* Exercise aim *
From the line with "## 📋 **Prerequisites**" through the final line, transcribe the material below character for character; include no other lines.

* Material for the task *

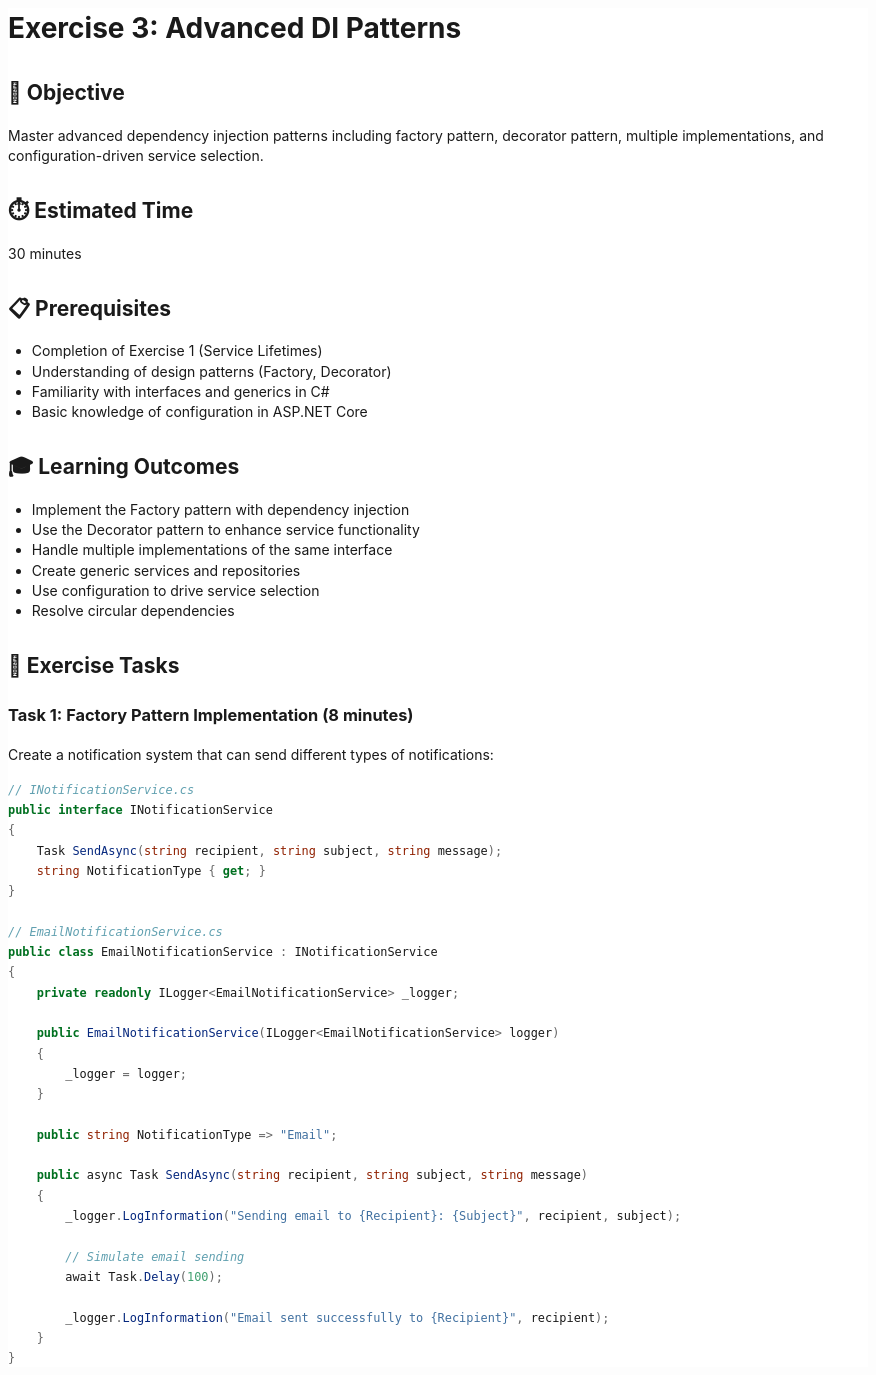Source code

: # Exercise 3: Advanced DI Patterns

## 🎯 **Objective**
Master advanced dependency injection patterns including factory pattern, decorator pattern, multiple implementations, and configuration-driven service selection.

## ⏱️ **Estimated Time**
30 minutes

## 📋 **Prerequisites**
- Completion of Exercise 1 (Service Lifetimes)
- Understanding of design patterns (Factory, Decorator)
- Familiarity with interfaces and generics in C#
- Basic knowledge of configuration in ASP.NET Core

## 🎓 **Learning Outcomes**
- Implement the Factory pattern with dependency injection
- Use the Decorator pattern to enhance service functionality
- Handle multiple implementations of the same interface
- Create generic services and repositories
- Use configuration to drive service selection
- Resolve circular dependencies

## 📝 **Exercise Tasks**

### **Task 1: Factory Pattern Implementation** (8 minutes)

Create a notification system that can send different types of notifications:

```csharp
// INotificationService.cs
public interface INotificationService
{
    Task SendAsync(string recipient, string subject, string message);
    string NotificationType { get; }
}

// EmailNotificationService.cs
public class EmailNotificationService : INotificationService
{
    private readonly ILogger<EmailNotificationService> _logger;
    
    public EmailNotificationService(ILogger<EmailNotificationService> logger)
    {
        _logger = logger;
    }
    
    public string NotificationType => "Email";

    public async Task SendAsync(string recipient, string subject, string message)
    {
        _logger.LogInformation("Sending email to {Recipient}: {Subject}", recipient, subject);
        
        // Simulate email sending
        await Task.Delay(100);
        
        _logger.LogInformation("Email sent successfully to {Recipient}", recipient);
    }
}

```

* Result for this task *
## 📋 **Prerequisites**
- Completion of Exercise 1 (Service Lifetimes)
- Understanding of design patterns (Factory, Decorator)
- Familiarity with interfaces and generics in C#
- Basic knowledge of configuration in ASP.NET Core

## 🎓 **Learning Outcomes**
- Implement the Factory pattern with dependency injection
- Use the Decorator pattern to enhance service functionality
- Handle multiple implementations of the same interface
- Create generic services and repositories
- Use configuration to drive service selection
- Resolve circular dependencies

## 📝 **Exercise Tasks**

### **Task 1: Factory Pattern Implementation** (8 minutes)

Create a notification system that can send different types of notifications:

```csharp
// INotificationService.cs
public interface INotificationService
{
    Task SendAsync(string recipient, string subject, string message);
    string NotificationType { get; }
}

// EmailNotificationService.cs
public class EmailNotificationService : INotificationService
{
    private readonly ILogger<EmailNotificationService> _logger;
    
    public EmailNotificationService(ILogger<EmailNotificationService> logger)
    {
        _logger = logger;
    }
    
    public string NotificationType => "Email";

    public async Task SendAsync(string recipient, string subject, string message)
    {
        _logger.LogInformation("Sending email to {Recipient}: {Subject}", recipient, subject);
        
        // Simulate email sending
        await Task.Delay(100);
        
        _logger.LogInformation("Email sent successfully to {Recipient}", recipient);
    }
}

```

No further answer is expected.